#### Data records ####

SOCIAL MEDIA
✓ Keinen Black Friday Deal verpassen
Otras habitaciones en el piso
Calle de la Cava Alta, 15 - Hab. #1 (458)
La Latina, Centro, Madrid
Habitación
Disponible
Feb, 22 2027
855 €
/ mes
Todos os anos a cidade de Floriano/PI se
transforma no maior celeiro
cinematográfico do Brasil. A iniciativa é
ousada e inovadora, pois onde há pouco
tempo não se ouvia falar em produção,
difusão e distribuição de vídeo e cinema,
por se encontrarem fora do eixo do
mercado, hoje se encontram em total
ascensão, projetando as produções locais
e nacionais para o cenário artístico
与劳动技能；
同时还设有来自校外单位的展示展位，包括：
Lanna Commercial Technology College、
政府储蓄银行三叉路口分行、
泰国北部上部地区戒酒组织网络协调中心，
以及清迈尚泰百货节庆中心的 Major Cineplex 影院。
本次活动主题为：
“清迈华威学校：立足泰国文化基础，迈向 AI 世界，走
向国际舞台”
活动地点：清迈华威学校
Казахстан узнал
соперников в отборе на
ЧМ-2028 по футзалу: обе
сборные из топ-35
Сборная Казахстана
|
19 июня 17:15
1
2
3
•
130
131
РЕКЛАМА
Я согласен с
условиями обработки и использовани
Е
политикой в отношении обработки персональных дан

####

## Required action
Pull every line of text from the records above and reproduce each one without any change.

## Exercise output
SOCIAL MEDIA
✓ Keinen Black Friday Deal verpassen
Otras habitaciones en el piso
Calle de la Cava Alta, 15 - Hab. #1 (458)
La Latina, Centro, Madrid
Habitación
Disponible
Feb, 22 2027
855 €
/ mes
Todos os anos a cidade de Floriano/PI se
transforma no maior celeiro
cinematográfico do Brasil. A iniciativa é
ousada e inovadora, pois onde há pouco
tempo não se ouvia falar em produção,
difusão e distribuição de vídeo e cinema,
por se encontrarem fora do eixo do
mercado, hoje se encontram em total
ascensão, projetando as produções locais
e nacionais para o cenário artístico
与劳动技能；
同时还设有来自校外单位的展示展位，包括：
Lanna Commercial Technology College、
政府储蓄银行三叉路口分行、
泰国北部上部地区戒酒组织网络协调中心，
以及清迈尚泰百货节庆中心的 Major Cineplex 影院。
本次活动主题为：
“清迈华威学校：立足泰国文化基础，迈向 AI 世界，走
向国际舞台”
活动地点：清迈华威学校
Казахстан узнал
соперников в отборе на
ЧМ-2028 по футзалу: обе
сборные из топ-35
Сборная Казахстана
|
19 июня 17:15
1
2
3
•
130
131
РЕКЛАМА
Я согласен с
условиями обработки и использовани
Е
политикой в отношении обработки персональных дан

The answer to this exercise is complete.